BRIEF 1 ▸
Answer these from the Richard Arkwright biography:
(a) In which town was Arkwright born?
(b) Whom did he marry in 1761?
(c) How many threads could the first spinning frame spin at a time?
BRIEF 2 ▸ Carry the Richard Arkwright biography forward from its final sentence.

SELECTED TEXT Start Marker

Richard Arkwright: Biography

Image: Shutterstock.com | Above: An illustration of Sir Richard Arkwright taken from Meyers Lexicon books published between 1905 and 1909

‘Cotton King’ Richard Arkwright was the father of the factory; the ‘Ford’ of his day; and one of the founders of the industrial revolution.

“The spinning wheel made England into a powerhouse.”

Mark Frauenfelder

Richard Arkwright is born in Preston on 23 December 1732. He’s the youngest of thirteen children. Only seven of them make it through childhood. His father, Thomas, is a struggling tailor. Richard will have a lifelong fascination with fabrics and attraction to wealth. The last of a large family, there’s no money to school him. So his cousin Ellen teaches him to read and write. Richard determines to escape the poverty of his situation.

He starts works as an apprentice barber. In 1755, he marries Patience Holt. They have a son. But a year later, Patience is dead. Grief gives way to ambition. Richard, a hairdresser, decides he wants to become an entrepreneur and start his own company. Richard’s second marriage is to Margaret Biggins in 1761. They have three children. Only their daughter survives into adulthood.

WATERPROOF WIGS

Arkwright believes the real money in hair is not in cutting it, but in collecting it. He decides to manufacture male wigs. But by the time he starts up his own Bolton based business in 1762, the fashion for them is already passing its peak. During his travels round the country collecting hair he comes across a method for dyeing it that makes it waterproof. The extra cash it generates will give him the money to finance the development of his first spinning machine. But it’s his ability to network on his travels, with weavers, spinners, indeed anyone with a better idea than him that will really make his fortune.

COTTAGE INDUSTRY

When the wig making business starts to decline, Arkwright explores the new mechanical inventions in the textiles industry. The textile business at this time is often literally a cottage industry. Raw cotton is turned into threads using a spinning wheel in the family home. These turn cotton or wool into threads, one at a time, which are then woven onto looms to make fabric. This fabric can be then used to make, for example, clothes. It’s an extremely laborious process. There’s a technological race to find a mechanical solution. Arkwright believes he can make his fortune from the right invention.

MAN TO MACHINE

A machine for carding cotton, forming strands of cotton ready for spinning, and a labour saving spinning jenny has already been invented by the time Arkwright enters the race. In 1767, he teams up with a Warrington watch and clockmaker, John Kay. Kay and reed-maker Thomas Highs have been working on a mechanical spinning machine. But a lack of funding frustrates them. With Arkwright’s financial backing, Kay creates a working machine. It substitutes the need for human hands and fingers using instead machine and metal to create stronger spun thread, more quickly and easily. It will revolutionise the world of work but it will also make thousands of skilled workers obsolete.

Their first spinning frame is put into use in 1768. Able to spin 128 threads at a time, it’s faster than anything before it and the thread it produces is stronger.

It is the first powered, automatic, and continuous textile machine.

It marks the move away from home production to mass manufacturing in factories.

“Arkwright didn’t just invent the spinning machine. He invented the modern factory.”

SELECTED TEXT End Marker
AVAILABLE DATA Start Marker

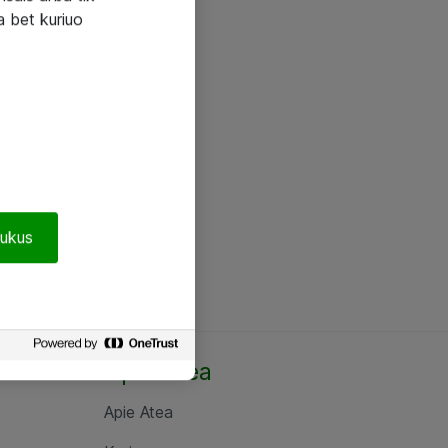
a bet kuriuo
pukus
Apie Atea
Apie Atea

AVAILABLE DATA End Marker

FINAL ANSWER 1 ▸
(a) Preston
(b) Margaret Biggins
(c) 128

FINAL ANSWER 2 ▸
Edward Meig

In 1769, it’s Arkwright who needs finance to expand. And it’s his banker who introduces him to Jedediah Strutt, the modifier of the stocking frame (essentially a knitting machine) and businessman Samuel Need. Strutt and Need are impressed with Arkwright's machine and agree to form a partnership. Arkwright’s machines will convert the raw cotton and then Strutt and Need will use the thread in their knitting business. That year, Arkwright takes out a patent on his spinning machine.

THE FIRST FACTORY?

As Arkwright's spinning frame is too large to be hand operated, horses are employed. But when this experiment fails, they harness the power of the water wheel.

In 1771 the three men set up a large water powered mill factory on the banks of the River Derwent in Cromford, Derbyshire. Arkwright's machine now became known as the Water-Frame. It is the world’s first successful water powered cotton powered spinning wheel. But the water supply at Cromford proves erratic.

Copying the methods of the existing silk mills, Arkwright brings together workers into one specialised workplace. And as there aren’t enough local people to supply Arkwright with the staff needed, he builds a large number of cottages close to the factory. And then he moves people in from all over Derbyshire. Arkwright prefers weavers with large families so that women and, especially their children, can work in the spinning-factory.

He also opens up a mill in Chorley and by 1774 is employing 600 people there. And just as the cotton factory system rapidly taking shape, the government removes the costly import tariff on raw cotton. A small group of men are about to become very, very rich.

In 1775, Arkwright makes various modifications to a Lewis Paul carding machine improving its ability to disentangle, clean and intermix fibres. He patents his ‘invention’ that year.

Arkwright's fortunes continue to rise. He’s mechanised the preparatory and spinning process. He now develops mills in which the whole process of yarn manufacture is carried on by one machine. Productivity increases are further complemented by a system in which labour is divided, greatly improving efficiency and increasing profits.

Arkwright is the first to use James Watt's steam engine to power textile machinery, though he only used it to pump water to the millrace of a waterwheel. From the combined use of the steam engine and the machinery, the power loom is eventually developed.

From 1775 a series of court cases challenge Arkwright's patents as copies of others work. If he’s concerned, he doesn’t show it. He purchases a large estate and begins building a castle to be his home.

RAGE AGAINST THE MACHINE

In 1779, arsonists destroy his new Chorley mill. Arkwright’s machines make skilled workers jobless and employ only cheap unskilled labour, often children, instead. Apart from an engineer to repair the machine, everyone else is expendable.

The anti-technology, machine destroying Luddites are yet to emerge. But their grievances are first aired around Arkwright.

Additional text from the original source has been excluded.